(Excerpts from a dataset)
· · · ·

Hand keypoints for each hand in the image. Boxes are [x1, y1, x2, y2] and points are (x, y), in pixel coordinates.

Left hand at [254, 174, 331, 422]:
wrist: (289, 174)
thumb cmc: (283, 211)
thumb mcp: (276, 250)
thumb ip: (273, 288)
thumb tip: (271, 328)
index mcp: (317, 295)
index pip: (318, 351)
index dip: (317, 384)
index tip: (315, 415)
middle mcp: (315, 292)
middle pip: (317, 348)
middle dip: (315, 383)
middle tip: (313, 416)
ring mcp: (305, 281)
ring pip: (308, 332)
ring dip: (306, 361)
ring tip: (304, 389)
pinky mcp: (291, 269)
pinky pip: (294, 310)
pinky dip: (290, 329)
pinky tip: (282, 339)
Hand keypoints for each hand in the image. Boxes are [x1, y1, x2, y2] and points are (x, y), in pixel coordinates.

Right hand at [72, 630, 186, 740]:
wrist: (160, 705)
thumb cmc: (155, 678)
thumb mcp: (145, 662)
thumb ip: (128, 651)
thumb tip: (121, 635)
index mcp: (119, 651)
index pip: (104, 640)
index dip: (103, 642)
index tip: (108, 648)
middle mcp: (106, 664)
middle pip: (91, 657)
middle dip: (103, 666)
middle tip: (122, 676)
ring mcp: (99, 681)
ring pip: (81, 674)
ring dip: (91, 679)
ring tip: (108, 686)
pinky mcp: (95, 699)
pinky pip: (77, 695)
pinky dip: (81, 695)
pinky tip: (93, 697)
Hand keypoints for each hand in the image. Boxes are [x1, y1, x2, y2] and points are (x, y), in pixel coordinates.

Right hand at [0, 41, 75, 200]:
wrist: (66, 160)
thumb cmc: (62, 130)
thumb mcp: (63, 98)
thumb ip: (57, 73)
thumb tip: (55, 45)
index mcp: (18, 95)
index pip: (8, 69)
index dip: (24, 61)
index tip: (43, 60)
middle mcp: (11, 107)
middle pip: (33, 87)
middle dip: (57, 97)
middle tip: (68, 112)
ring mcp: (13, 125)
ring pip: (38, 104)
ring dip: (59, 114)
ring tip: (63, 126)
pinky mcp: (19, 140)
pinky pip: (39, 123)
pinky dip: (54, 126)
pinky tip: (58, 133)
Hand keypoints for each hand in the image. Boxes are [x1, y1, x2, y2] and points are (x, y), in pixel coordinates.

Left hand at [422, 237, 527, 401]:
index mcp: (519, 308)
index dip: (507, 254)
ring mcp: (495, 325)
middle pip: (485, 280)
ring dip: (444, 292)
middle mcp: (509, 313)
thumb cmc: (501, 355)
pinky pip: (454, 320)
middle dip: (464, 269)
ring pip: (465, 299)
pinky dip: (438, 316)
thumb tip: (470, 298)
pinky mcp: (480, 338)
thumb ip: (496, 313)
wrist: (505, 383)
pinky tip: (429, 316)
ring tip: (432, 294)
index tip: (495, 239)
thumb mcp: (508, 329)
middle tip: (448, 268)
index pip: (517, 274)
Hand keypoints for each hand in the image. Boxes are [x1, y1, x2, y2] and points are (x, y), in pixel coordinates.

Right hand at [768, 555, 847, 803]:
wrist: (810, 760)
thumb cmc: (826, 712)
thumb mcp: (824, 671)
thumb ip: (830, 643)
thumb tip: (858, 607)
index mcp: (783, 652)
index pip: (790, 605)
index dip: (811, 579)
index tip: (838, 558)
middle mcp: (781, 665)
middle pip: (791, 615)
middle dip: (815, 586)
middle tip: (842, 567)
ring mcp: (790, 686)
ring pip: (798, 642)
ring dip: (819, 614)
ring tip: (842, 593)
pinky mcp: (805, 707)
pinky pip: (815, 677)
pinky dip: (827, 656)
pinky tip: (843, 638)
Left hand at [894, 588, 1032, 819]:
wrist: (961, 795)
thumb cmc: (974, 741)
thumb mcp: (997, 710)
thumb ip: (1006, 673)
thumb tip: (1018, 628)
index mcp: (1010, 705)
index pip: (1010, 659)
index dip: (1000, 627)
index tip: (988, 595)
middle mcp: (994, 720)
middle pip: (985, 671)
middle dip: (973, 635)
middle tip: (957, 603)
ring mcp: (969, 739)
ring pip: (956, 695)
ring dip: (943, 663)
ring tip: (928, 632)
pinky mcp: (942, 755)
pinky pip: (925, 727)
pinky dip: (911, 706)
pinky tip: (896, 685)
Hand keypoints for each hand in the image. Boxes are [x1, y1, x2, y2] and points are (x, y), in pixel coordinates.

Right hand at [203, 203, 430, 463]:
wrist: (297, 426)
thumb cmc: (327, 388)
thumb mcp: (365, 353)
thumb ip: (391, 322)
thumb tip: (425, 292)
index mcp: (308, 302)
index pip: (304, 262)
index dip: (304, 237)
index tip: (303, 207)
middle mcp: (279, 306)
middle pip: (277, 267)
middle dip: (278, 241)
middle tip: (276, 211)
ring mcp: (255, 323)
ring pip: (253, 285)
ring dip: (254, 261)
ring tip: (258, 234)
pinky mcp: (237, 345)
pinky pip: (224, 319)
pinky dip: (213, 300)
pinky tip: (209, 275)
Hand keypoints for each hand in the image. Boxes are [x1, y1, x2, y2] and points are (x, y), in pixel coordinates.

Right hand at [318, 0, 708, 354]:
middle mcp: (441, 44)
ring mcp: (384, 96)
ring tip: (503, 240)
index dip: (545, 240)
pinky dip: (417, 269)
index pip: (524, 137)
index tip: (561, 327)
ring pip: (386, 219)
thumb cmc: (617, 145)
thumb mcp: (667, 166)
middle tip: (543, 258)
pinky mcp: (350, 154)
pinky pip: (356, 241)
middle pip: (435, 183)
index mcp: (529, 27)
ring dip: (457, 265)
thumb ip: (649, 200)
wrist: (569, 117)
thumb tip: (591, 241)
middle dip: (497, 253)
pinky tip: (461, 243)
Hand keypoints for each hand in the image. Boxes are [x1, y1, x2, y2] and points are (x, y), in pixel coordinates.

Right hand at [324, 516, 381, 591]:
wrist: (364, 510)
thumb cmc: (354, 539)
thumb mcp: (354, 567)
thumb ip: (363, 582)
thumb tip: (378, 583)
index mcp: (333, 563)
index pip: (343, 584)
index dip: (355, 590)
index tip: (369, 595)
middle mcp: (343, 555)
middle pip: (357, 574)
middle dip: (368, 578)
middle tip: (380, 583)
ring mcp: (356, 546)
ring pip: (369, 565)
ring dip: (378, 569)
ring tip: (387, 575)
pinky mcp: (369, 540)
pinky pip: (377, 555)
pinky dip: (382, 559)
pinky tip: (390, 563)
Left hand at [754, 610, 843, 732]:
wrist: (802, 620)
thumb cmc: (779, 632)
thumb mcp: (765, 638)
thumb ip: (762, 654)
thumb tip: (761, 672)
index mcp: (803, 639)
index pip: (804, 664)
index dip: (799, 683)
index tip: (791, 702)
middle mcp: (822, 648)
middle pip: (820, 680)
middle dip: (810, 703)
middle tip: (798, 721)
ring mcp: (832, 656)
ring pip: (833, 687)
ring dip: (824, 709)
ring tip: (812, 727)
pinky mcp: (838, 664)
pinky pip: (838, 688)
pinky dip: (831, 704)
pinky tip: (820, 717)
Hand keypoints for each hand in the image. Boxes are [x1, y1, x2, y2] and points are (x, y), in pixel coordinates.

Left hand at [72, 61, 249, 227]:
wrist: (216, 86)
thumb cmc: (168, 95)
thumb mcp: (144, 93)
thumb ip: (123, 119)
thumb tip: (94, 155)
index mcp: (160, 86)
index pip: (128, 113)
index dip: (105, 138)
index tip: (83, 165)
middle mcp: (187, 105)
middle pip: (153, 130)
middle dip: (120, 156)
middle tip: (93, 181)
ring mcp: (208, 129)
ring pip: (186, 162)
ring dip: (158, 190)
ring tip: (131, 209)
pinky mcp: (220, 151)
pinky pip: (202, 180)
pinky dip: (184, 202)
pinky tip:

· · · ·

Copy only this part of the entries above: the line with "index pip: (104, 640)", the line with "index pip: (517, 274)", and the lines between, all exactly as written.

> [Exercise response]:
index pip: (104, 640)
index dip: (103, 642)
index tip: (108, 648)
middle mcp: (106, 664)
middle pip: (91, 657)
middle dip: (103, 666)
middle tip: (122, 676)
ring mcp: (99, 681)
ring pip: (81, 674)
ring dip: (91, 679)
ring tip: (108, 686)
pinky mcp: (95, 699)
pinky pip: (77, 695)
pinky dip: (81, 695)
pinky tip: (93, 697)
Hand keypoints for each hand in the image. Boxes are [x1, y1, x2, y2] and points are (x, y), in pixel coordinates.

Right hand at [0, 41, 75, 200]:
wrist: (66, 160)
thumb cmc: (62, 130)
thumb mcp: (63, 98)
thumb ip: (57, 73)
thumb tip: (55, 45)
index mcp: (18, 95)
index pip: (8, 69)
index dip: (24, 61)
index tip: (43, 60)
middle mcp: (11, 107)
middle pip: (33, 87)
middle dip: (57, 97)
middle tip: (68, 112)
ring mcp: (13, 125)
ring pip: (38, 104)
ring dip: (59, 114)
ring tip: (63, 126)
pinky mcp: (19, 140)
pinky pip: (39, 123)
pinky dip: (54, 126)
pinky tip: (58, 133)
Hand keypoints for each hand in the image. Boxes are [x1, y1, x2, y2] and points are (x, y), in pixel coordinates.

Left hand at [422, 237, 527, 401]:
index mcp: (519, 308)
index dip: (507, 254)
ring mcp: (495, 325)
middle pip: (485, 280)
ring dip: (444, 292)
middle mcp: (509, 313)
thumb cmc: (501, 355)
pinky pip: (454, 320)
middle dip: (464, 269)
ring pip: (465, 299)
pinky dip: (438, 316)
thumb tip: (470, 298)
pinky mcp: (480, 338)
thumb ip: (496, 313)
wrist: (505, 383)
pinky tip: (429, 316)
ring tip: (432, 294)
index tip: (495, 239)
thumb mcp: (508, 329)
middle tip: (448, 268)
index pip: (517, 274)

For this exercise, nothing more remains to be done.